The 3BL Media blog roll is a select list of the most influential, respected, and authoritative voices in corporate social responsibility. Compiled from the 3BL Media staff’s extensive contacts with longtime CSR commentators, these bloggers offer relevant news, opinions, and ideas about all things CSR in one convenient place.  

Thursday, July 1, 2010 - 11:39am


Attend a sustainability-themed conference or peruse through the web, and you will hear from academics who urge for companies to be more transparent in their business practices.  Much of the debate over issues like climate change, greenhouse gas emissions, and what happened to global financial markets is due to the research and hard work of university academics.  For that enormous body of work, we should be thankful.  Corporate social responsibility (CSR) is a hot topic now, especially after a certain spill in the Gulf.  And corporations’ behavior in the past has spurred this interest.

But when you urge organizations to clean their houses—shouldn’t you start with you own?
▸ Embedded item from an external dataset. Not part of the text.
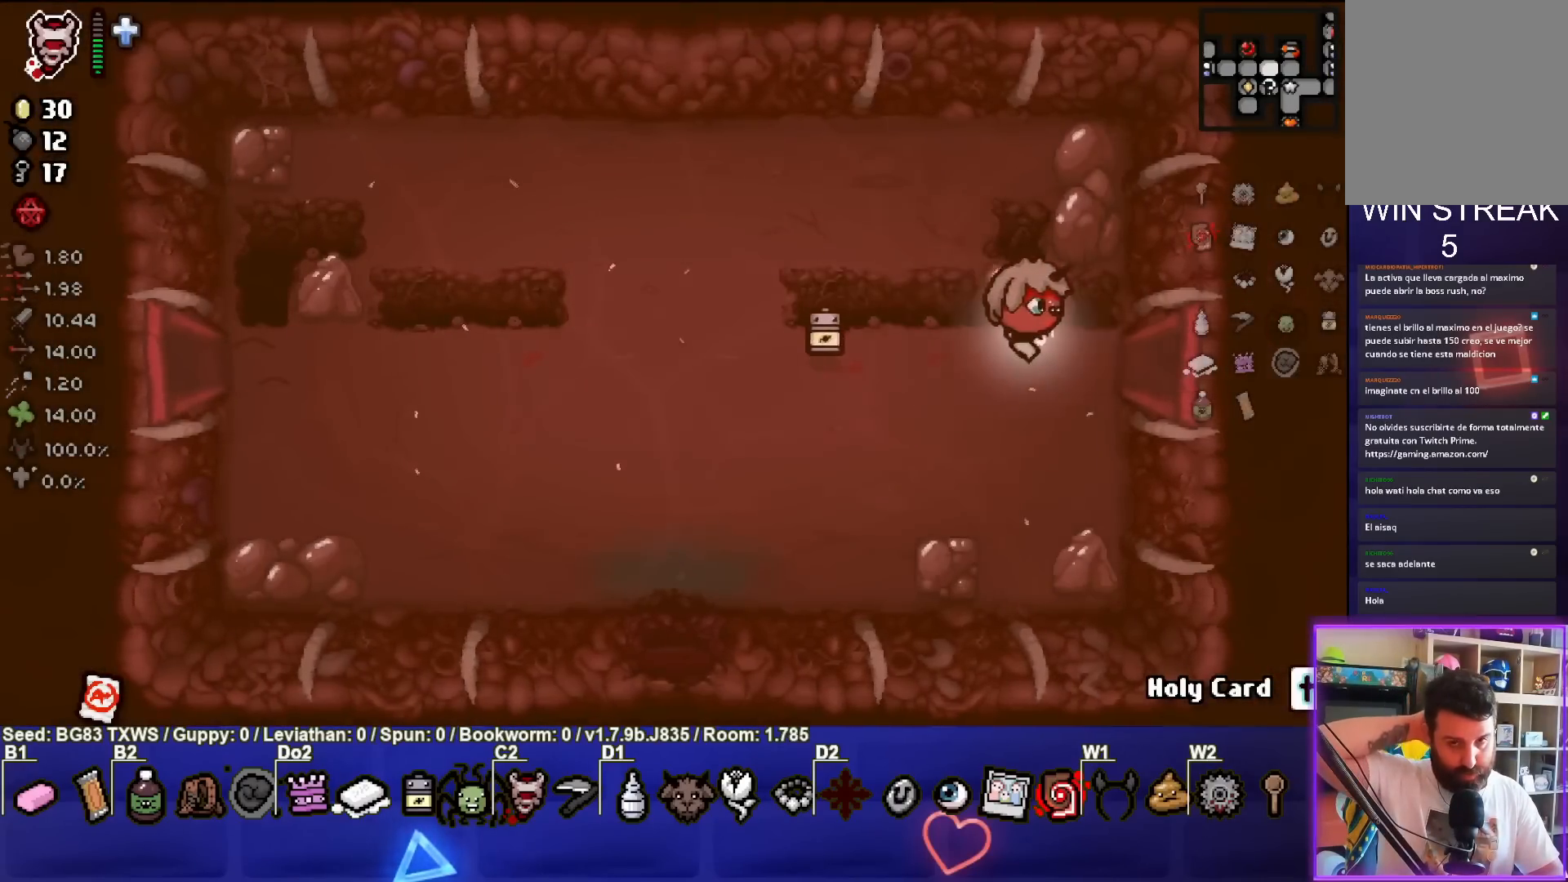
{"buttons": [], "left_stick": "center", "events": [[250, "left_stick", "center"]]}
The recent controversy of Sarah Palin’s visit to Cal-State Stanislaus is a case in point.  A university can invite whoever it wants, in my view.  Too often universities became Petri dishes of political correctness, so if you do not agree with Sarah Palin, then you do not have to show up at her speech.  But for over a generation, the cost of college tuition has far outpaced inflation and the costs of other goods and services.  Students, faculty, and other stakeholders have the right to know how much they are paying the former governor, as well as the other expenses involved.  To that end, university fundraising deserves scrutiny.  If you are paying someone, say, $150,000 to raise--$175,000, I want to know.  If you are lassoing students to volunteer their time to call alumni for donations—you should disclose it.  So why didn’t the power-that-be at CSS just say how much it cost to have Ms. Palin show up?  And as someone who graduated from a large local private school, I would like to know not only how much money the school raises annually, but how much they spend to obtain it.